**Working data**
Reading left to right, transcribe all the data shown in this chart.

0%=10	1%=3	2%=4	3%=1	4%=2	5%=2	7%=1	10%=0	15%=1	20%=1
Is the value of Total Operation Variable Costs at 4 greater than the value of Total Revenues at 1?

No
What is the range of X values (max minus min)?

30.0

* * *

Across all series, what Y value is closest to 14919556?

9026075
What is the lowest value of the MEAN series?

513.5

**Exercise prompt**
Rewrite the part that starts at the line containing "Reading left to" and ends at the line containing "Is the value", putting "Total Income" in place of "Total Revenues" and leaving the rest untouched.

**Task output**
Reading left to right, transcribe all the data shown in this chart.

0%=10	1%=3	2%=4	3%=1	4%=2	5%=2	7%=1	10%=0	15%=1	20%=1
Is the value of Total Operation Variable Costs at 4 greater than the value of Total Income at 1?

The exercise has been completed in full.